The Rise and Fall of the Separation of Powers

Calabresi, Steven G., Berghausen, Mark E., Albertson, Skylar | March 1, 2012

The U.S. Constitution’s separation of powers has its origins in the British idea of the desirability of a Mixed Regime where the King, the Lords, and the Commons all checked and balanced one another as the three great estates of the realm. Aristotle, Polybius, Cicero, St. Thomas Aquinas, and Machiavelli all argued that Mixed Regimes of the One, the Few, and the Many were the best forms of regimes in practice because they led to a system of checks and balances. The Enlightenment killed off the Mixed Regime idea forever because hereditary office-holding by Kings and Lords became anathema.
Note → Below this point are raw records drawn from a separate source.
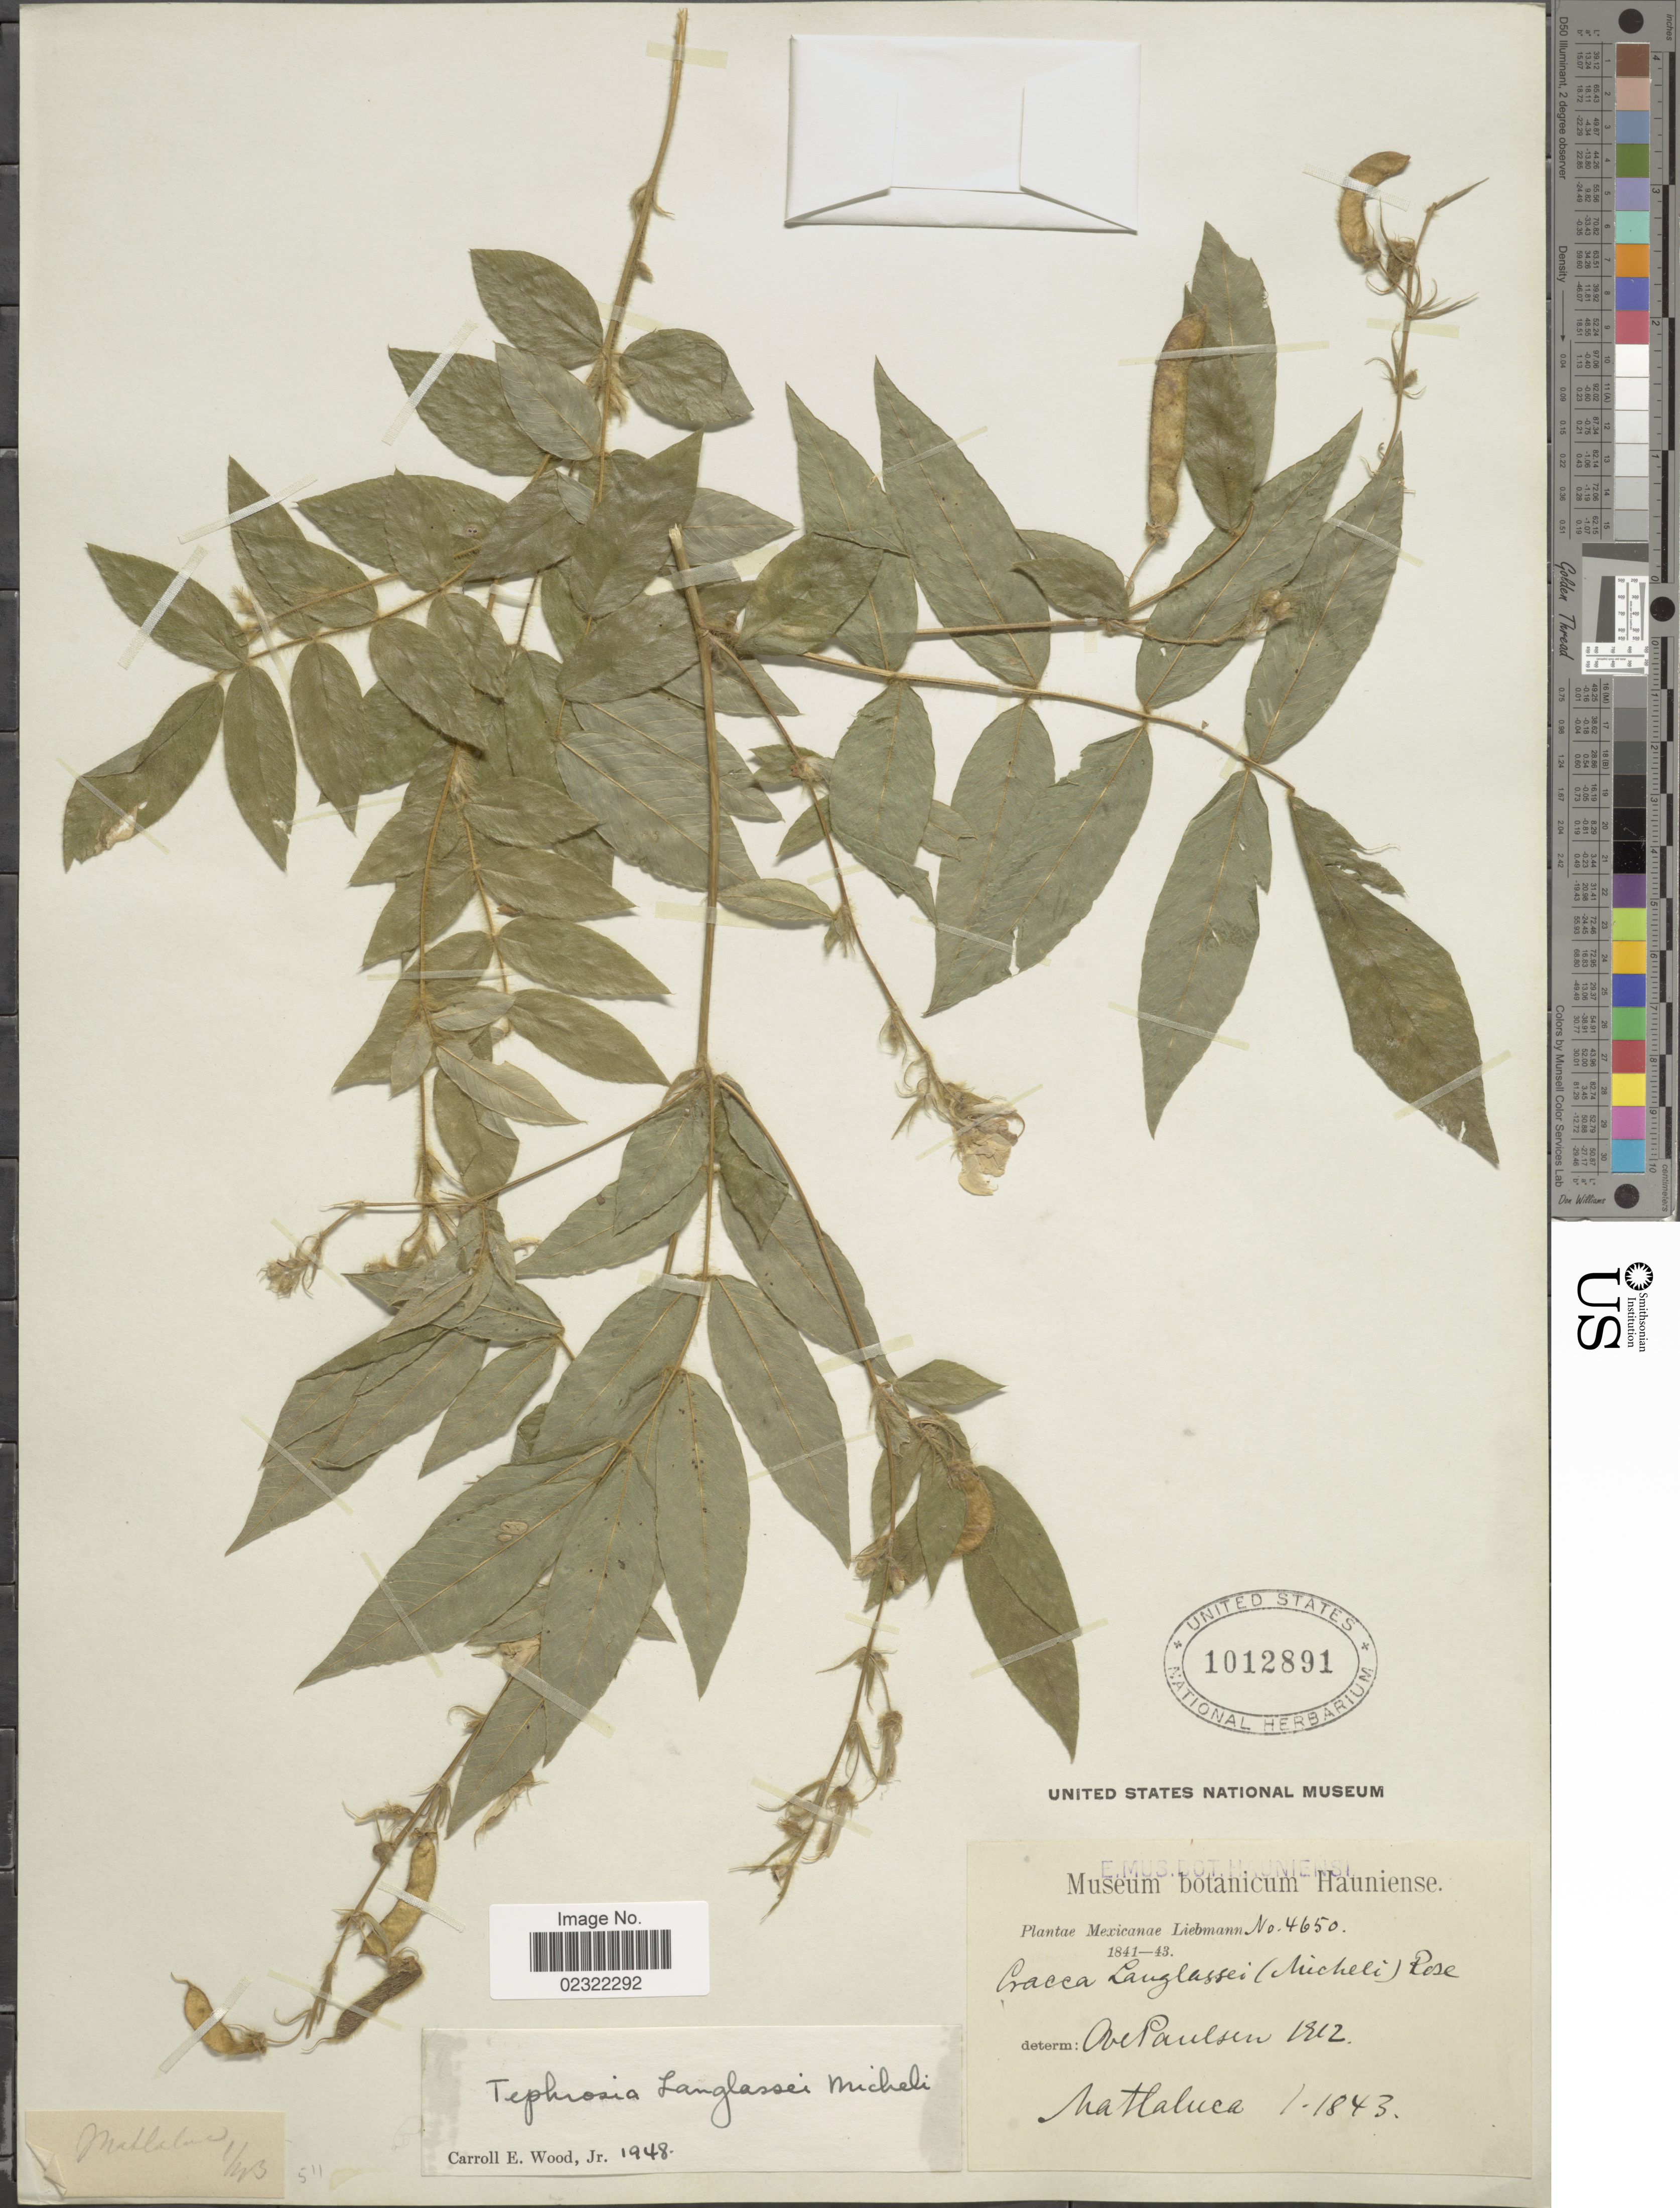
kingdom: Plantae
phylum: Tracheophyta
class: Magnoliopsida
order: Fabales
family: Fabaceae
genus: Tephrosia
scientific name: Tephrosia langlassei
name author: Micheli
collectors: Liebmann, --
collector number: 4650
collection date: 1843-01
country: Mexico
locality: Matlaluca.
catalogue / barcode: US 1012891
The result was the birth of a functional separation of legislative, executive, and judicial power as an alternative system of checks and balances to the Mixed Regime. For better or worse, however, in the United States, Congress laid claim to powers that the House of Lords and the House of Commons historically had in Britain, the President laid claim to powers the King historically had in Britain, and the Supreme Court has functioned in much the same way as did the Privy Council, the Court of Star Chamber, and the House of Lords. We think these deviations from a pure functional separation of powers are constitutionally problematic in light of the Vesting Clauses of Articles I, II, and III, which confer on Congress, the President, and the courts only the legislative, executive, and judicial power. The United States badly needs a rebirth of the functional separation of powers idea.